Our school had recently been expanded to accommodate growing numbers. The top year were housed in a demountable – a rectangular – tissue box – or a building that looked like a large static caravan a little way off from the rest of the school building. This was the 60s. Everything was new, sharp-edged, flat-roofed. The classrooms – there were two were joined in the middle by cloakroom, where we hung up our coats on pegs with our names written alongside, where we placed our outdoor shoes and changed into black, rubber-soled plimsols. It was located to the side of the school playing fields. Best of all, the outward facing wall – with windows running down its entire length, faced the chain linked fence that separated the school ground from the neighbouring wood. Few people ever came to that part of the wood and so it was relatively undisturbed. In essence, it acted as a hide. We inside, could look out at the turning seasons, as woodland life carried on unaware of our presence. To a couple of pupils, it was something dark and scary, but to me it was freedom and the real world. I would watch the leaves colour and fall and then burst open like green fireworks. Look at the mosaic carpet of fallen leaves and even smell the fungus scent of leaf mould.

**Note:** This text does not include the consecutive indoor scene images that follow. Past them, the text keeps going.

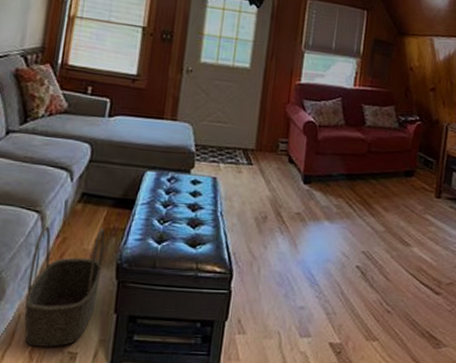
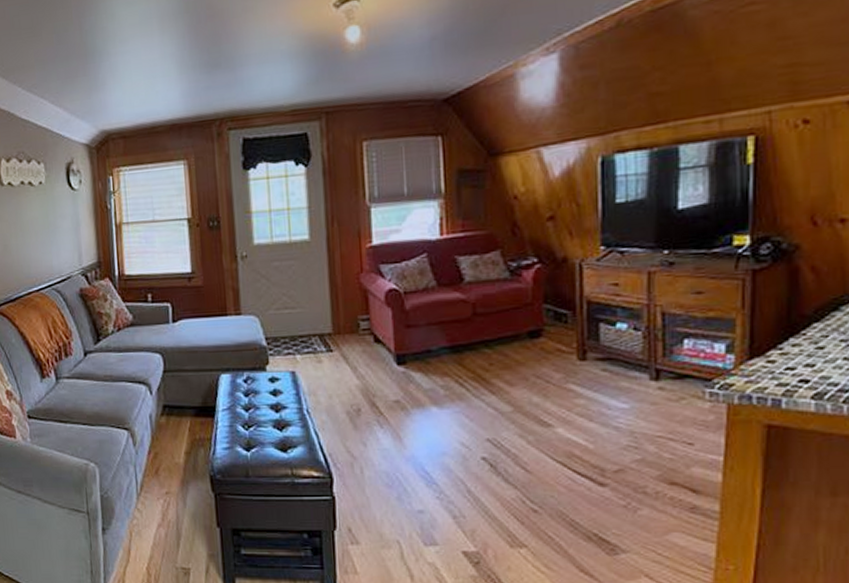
basket: present [24,226,105,347] -> none [130,440,198,563]

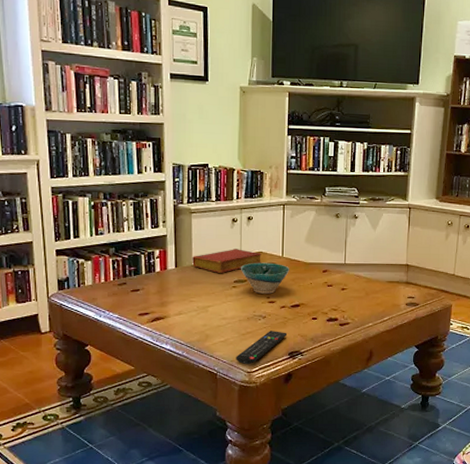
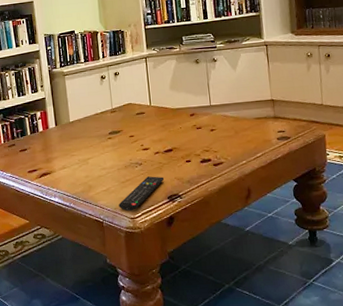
book: present [192,249,261,273] -> none [69,103,132,127]
bowl: present [240,262,289,294] -> none [113,112,158,142]

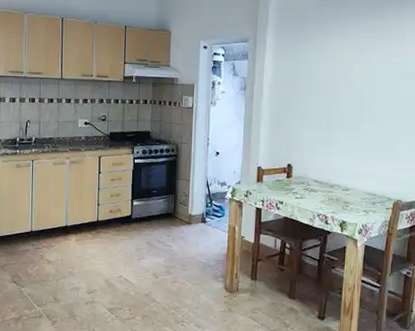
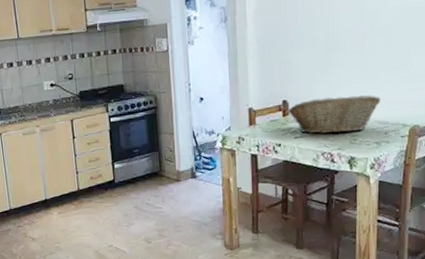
fruit basket: none [292,166,371,199] -> present [288,94,381,134]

It was the perfect backdrop to listen to Brendon Chase. We were sitting right beside it. Those few weeks are some of the most cherished memories of my school years.

From the moment I started to develop this podcast I have wanted to read from it. I wanted to read the entire thing – but copyright would have prohibited it. But I want to share at least some of it with you.

At the start of the week, I was thinking how we are now well into autumn – and it is clearly autumn – but it feels somehow different to what I normally expect of autumn. I can’t quite put my finger on it, but although clearly autumn, I don’t feel particularly autumnal. My mind immediately – as it usually does at this time of year – drifted back to BB and Brendon Chase. BB’s passages of summer and its languid embrace are captured beautifully, but it is autumn where he excels. Perhaps, then, this is the perfect opportunity to share with you and enjoy autumn coming to Brendon Chase.

This is a particularly wonderful section. The boys feature only in an indirect way. The focus is the ponderous and lumbering, Police Constable Bunting with his trusty bicycle, once again out to try to track the outlaws down.         

[READING]

 True to form, Bunting as someone blind to the ways of the wild ends up comically encountering the wrong side of a fallow buck fuelled with the adrenaline of the rut. But I will say no more than that lest I spoil it for you if ever you get a chance to read it. I highly recommend it. 

 

SIGNING OFF

This is the narrowboat Erica signing off for the night and wishing you a very restful and peaceful night. Good night.